Whilst Charlton Heston was the indisputable star of Planet of the Apes, it’s Roddy McDowall that carried the franchise forward and his performance in Conquest of the Planet of the Apes is the finest of the series – his whole career even – combined with the exemplary make-up design and Paul Dehn’s sharp script, McDowall tackles the part of Caesar with passion and conviction. Supporting McDowall is Don Murray as the evil Governor Breck, whilst Ricardo Montalban reprises his Escape from the Planet of the Apes role as the benign Armando, proving that not all humans are brutal and unkind.
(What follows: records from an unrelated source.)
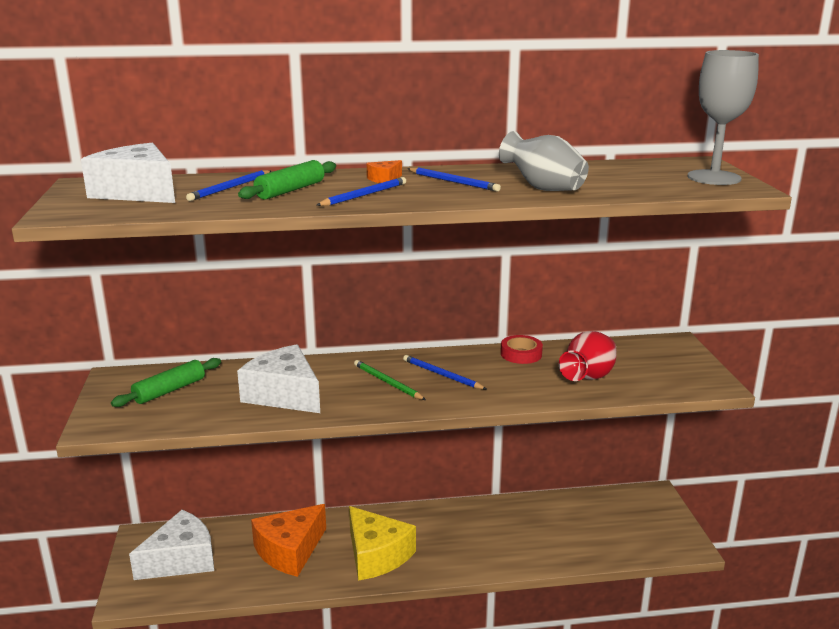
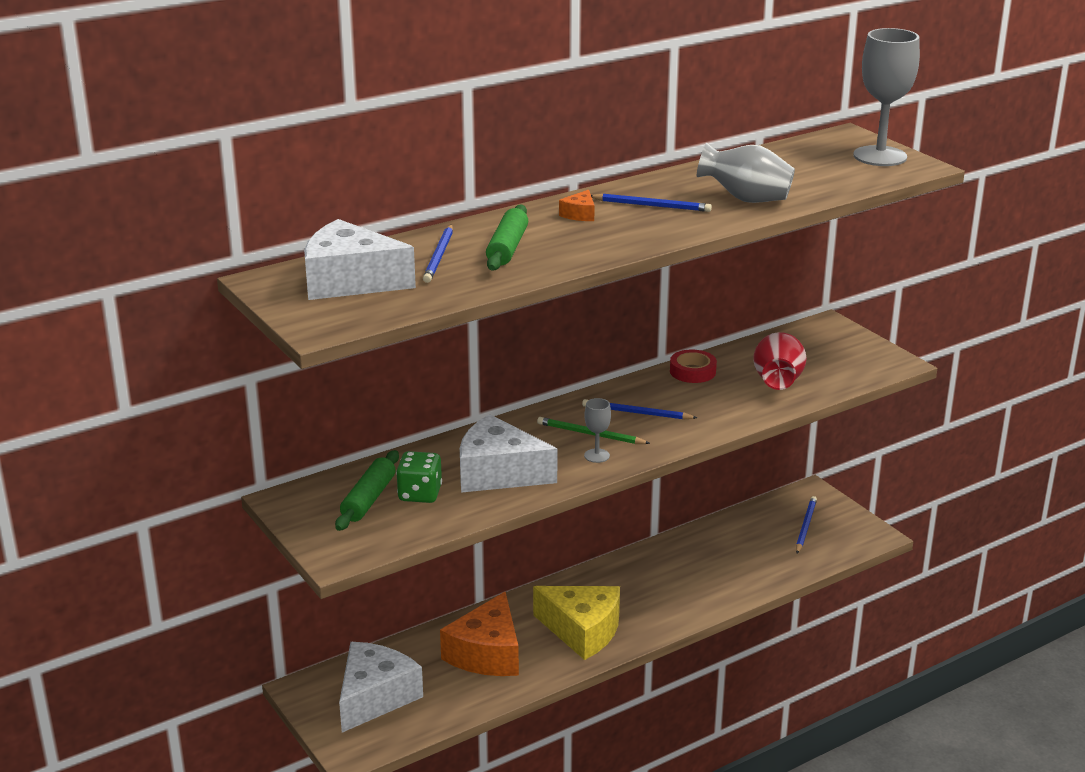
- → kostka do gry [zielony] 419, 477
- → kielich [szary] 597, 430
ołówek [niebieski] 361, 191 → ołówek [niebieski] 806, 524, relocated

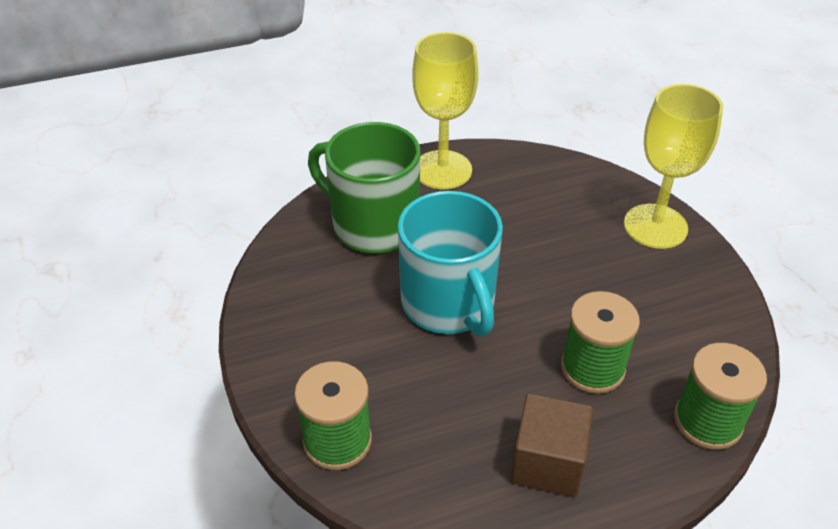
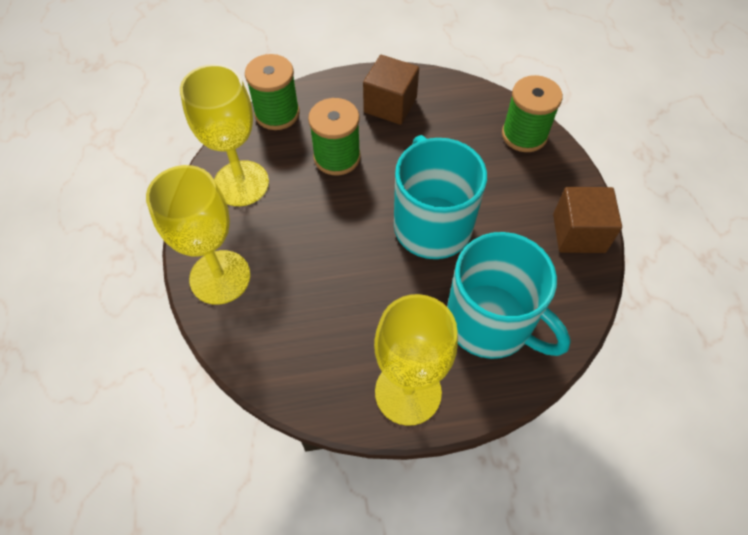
- → kielich [żółty] 224, 135
kubek [zielony] 364, 187 → kubek [turkusowy] 509, 295
- → sześcian [brązowy] 587, 220

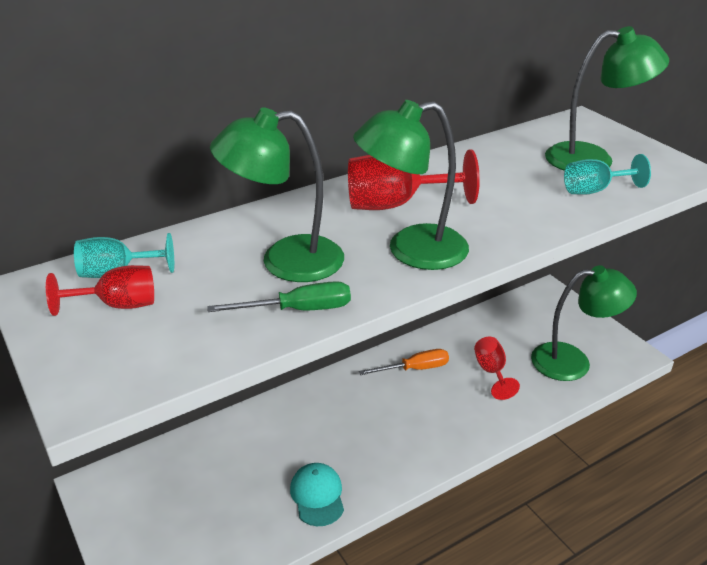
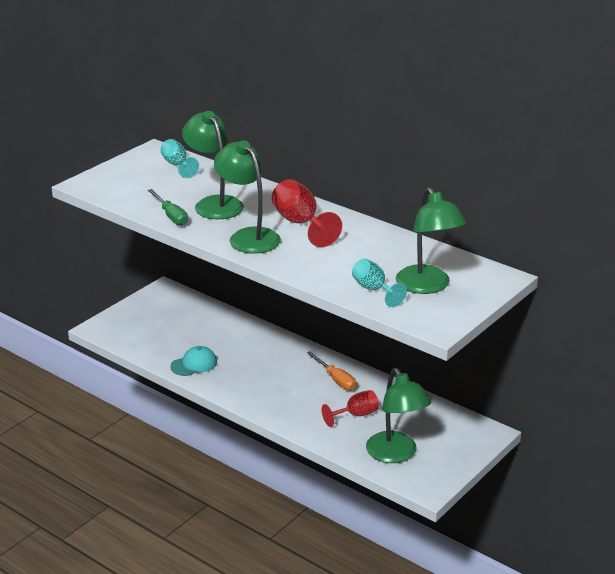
kielich [czerwony] 100, 290 → -

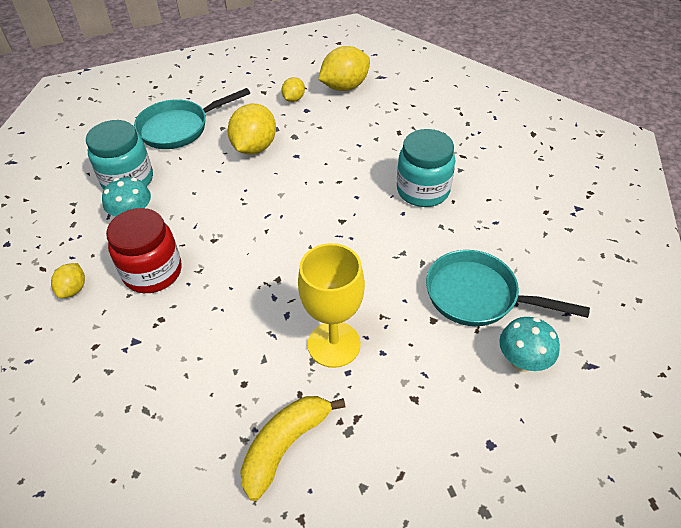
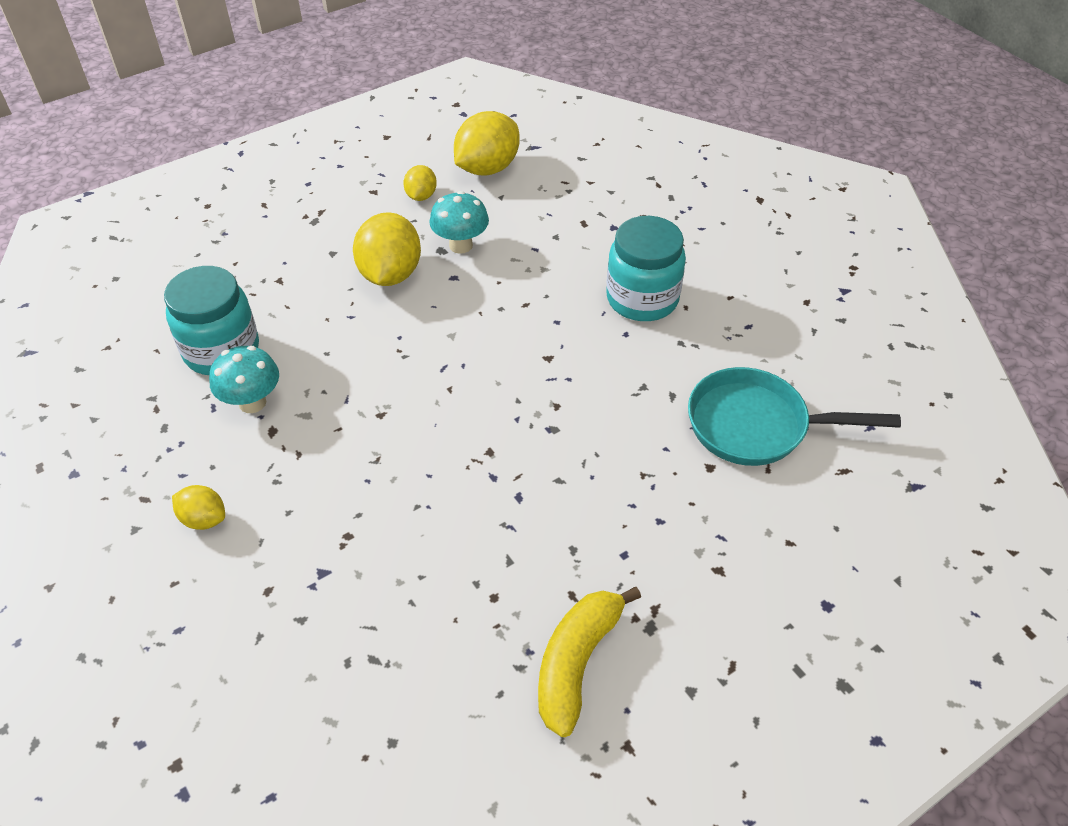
cytryna [żółty] 68, 280 → cytryna [żółty] 198, 507, 60 degrees counterclockwise
grzyb [turkusowy] 529, 344 → grzyb [turkusowy] 459, 222, relocated
słoik [czerwony] 144, 250 → -
patelnia [turkusowy] 192, 118 → -
kielich [żółty] 331, 305 → -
Rounding out the cast is Hari Rhodes as Breck’s aide, MacDonald – an African American who has some sympathy for the apes’ plight – and Natalie Trundy (who also appeared in Beneath the Planet of the Apes and Escape from the Planet of the Apes) as Caesar’s future mate, Lisa.
Working against technical and budgetary limitations, Conquest of the Planet of the Apes non-the-less boasts some simple but effective set design that’s bolstered by the use of exterior location shooting at Los Angeles’ Century City providing the film with an appropriately sterile, semi-futuristic look. The Gestapo style costume design elements also help accentuate that sense of a near-totalitarian society.
The finale, where Caesar escapes interrogation and leads the apes in a revolt against their human overlords leads to an action-packed climax with a startling, yet poignant conclusion. It also provoked controversy amongst 20th Century Fox executives, so alarmed by the level of violence in the original cut of Conquest of the Planet of the Apes that they demanded certain scenes be edited and for Caesar’s closing speech to be softened by the recording of additional lines by Roddy McDowall. Thankfully the superior, unaltered version was restored for the film’s Blu-ray release.
Battle for the Planet of the Apes would bring the series to an entertaining close the following year but it’s the themes and Roddy McDowall’s performance that make Conquest of the Planet of the Apes a highlight of the series.
Lou Wagner, Lucius in Planet of the Apes, cameos in Conquest of the Planet of the Apes as a chimpanzee restaurant server.
Also worth a look…
Battle for the Planet of the Apes : the final entry in the original Apes saga, which posits a more hopeful outcome where apes and humans may ultimately coexist peacefully.
Rise of the Planet of the Apes : the first instalment of the more recent Apes series, the Rupert Wyatt directed reboot of the franchise shares a similar premise to Conquest of the Planet of the Apes.